### Material shown
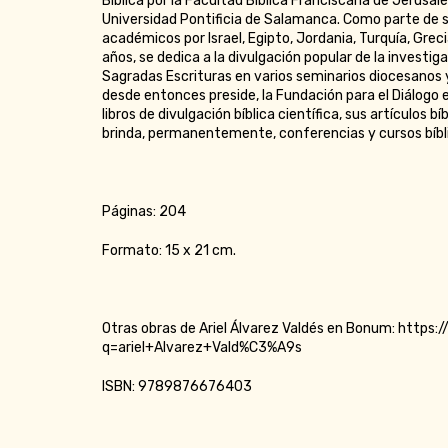
Bíblica por la Facultad Bíblica Franciscana de Jerusalé
Universidad Pontificia de Salamanca. Como parte de s
académicos por Israel, Egipto, Jordania, Turquía, Greci
años, se dedica a la divulgación popular de la investigac
Sagradas Escrituras en varios seminarios diocesanos y
desde entonces preside, la Fundación para el Diálogo e
libros de divulgación bíblica científica, sus artículos b
brinda, permanentemente, conferencias y cursos bíbl
Páginas: 204
Formato: 15 x 21 cm.
Otras obras de Ariel Álvarez Valdés en Bonum:
https:/
q=ariel+Alvarez+Vald%C3%A9s
ISBN: 9789876676403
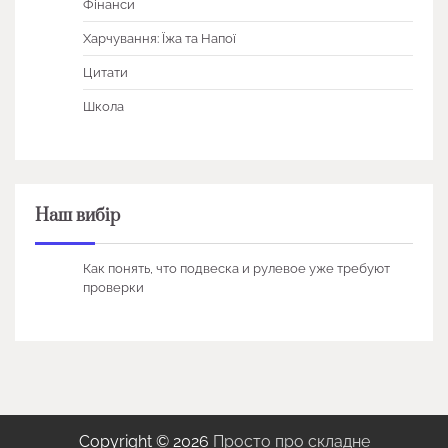
Фінанси
Харчування: Їжа та Напої
Цитати
Школа
Наш вибір
Как понять, что подвеска и рулевое уже требуют
проверки
Copyright © 2026
Просто про складне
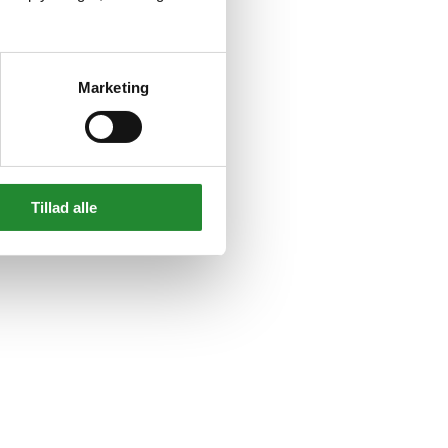
Marketing
Tillad alle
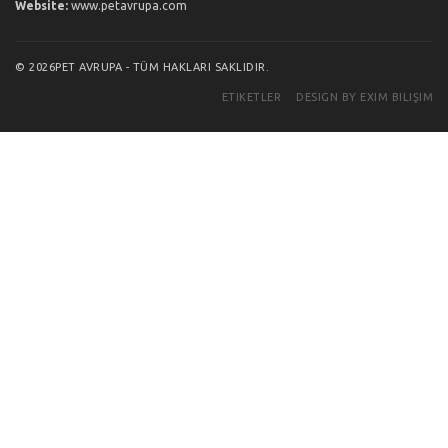
Website:
www.petavrupa.com
© 2026PET AVRUPA - TÜM HAKLARI SAKLIDIR.
ETIKETLER
DESIGN BY EXIM BILIŞIM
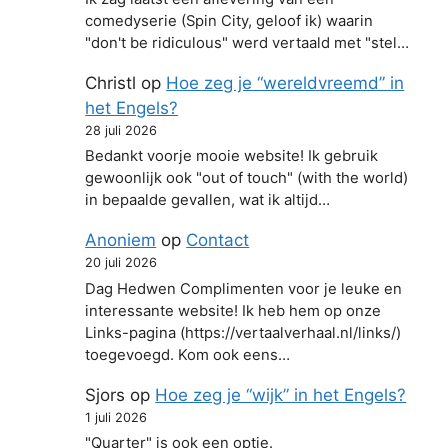
comedyserie (Spin City, geloof ik) waarin
"don't be ridiculous" werd vertaald met "stel…
Christl
op
Hoe zeg je “wereldvreemd” in
het Engels?
28 juli 2026
Bedankt voorje mooie website! Ik gebruik
gewoonlijk ook "out of touch" (with the world)
in bepaalde gevallen, wat ik altijd…
Anoniem
op
Contact
20 juli 2026
Dag Hedwen Complimenten voor je leuke en
interessante website! Ik heb hem op onze
Links-pagina (https://vertaalverhaal.nl/links/)
toegevoegd. Kom ook eens…
Sjors
op
Hoe zeg je “wijk” in het Engels?
1 juli 2026
"Quarter" is ook een optie.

### Job item
Count the lines in the items above that contain the string "divulgación", matching case exactly, and reply with only the number.

### Task answer
2